Et l'air retentissait des cris de:

—Vive le docteur Mérey! vive mademoiselle de Chazelay!

CONCLUSION

Les évanouissements causés par la joie ne sont, quoi qu'on en dise, ni longs ni dangereux.

Au bout de dix minutes, Éva était rentrée dans l'entière possession d'elle-même, à part le doute qu'elle ne fût pas sous l'empire d'un rêve.

À la porte de l'église, la voiture l'attendait. Mais Éva était si faible que Jacques fut obligé de l'y porter dans ses bras. Le cocher savait où il devait aller; il ne demanda aucun ordre, et, au milieu des cris Vive Jacques Mérey! vive mademoiselle de Chazelay, la voiture s'éloigna et tout rentra dans l'obscurité et le silence.

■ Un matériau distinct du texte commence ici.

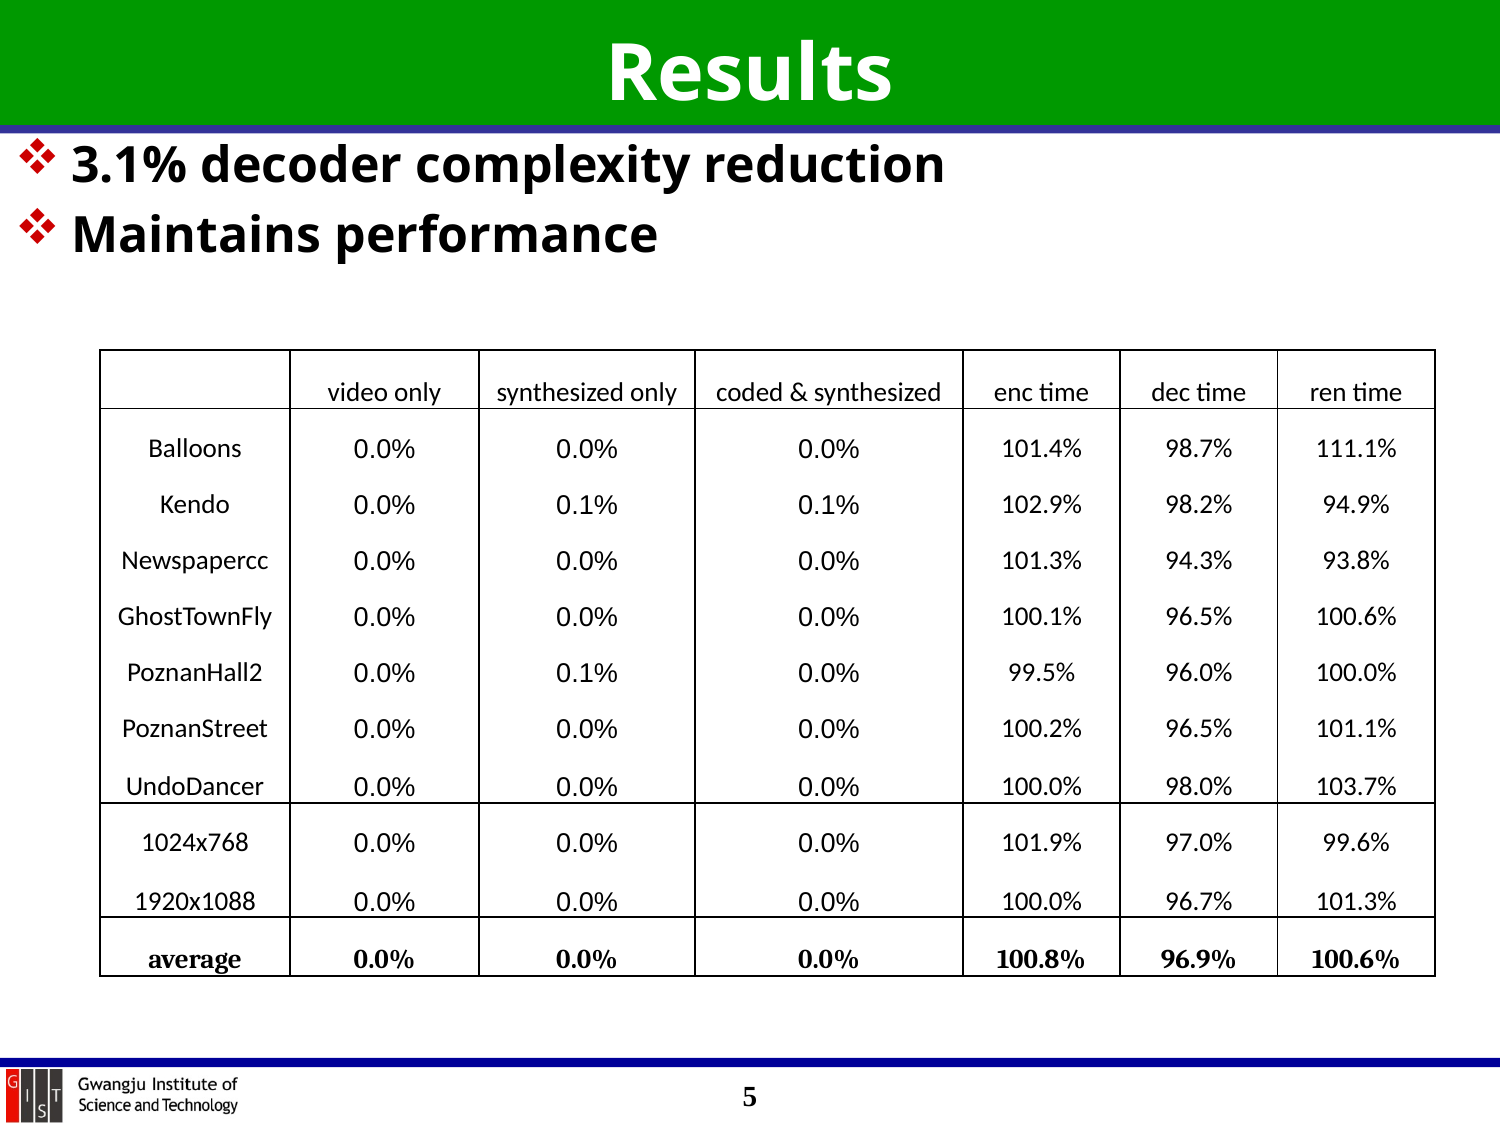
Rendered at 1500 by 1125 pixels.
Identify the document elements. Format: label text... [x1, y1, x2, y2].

table_cell 0.0% [291, 409, 478, 464]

Éva regarda autour d'elle et près d'elle, ne vit rien que Jacques; elle poussa un cri de joie, se jeta dans ses bras et fondit en larmes.

Depuis cette insufflation à la suite de l'asphyxie, insufflation qui avait fini par un baiser, aucune caresse d'amant n'avait été échangée entre Jacques et Éva.

Ils restèrent donc enlacés dans les bras l'un de l'autre, Éva demandant au ciel, si c'était un rêve, que ce rêve ne finît pas.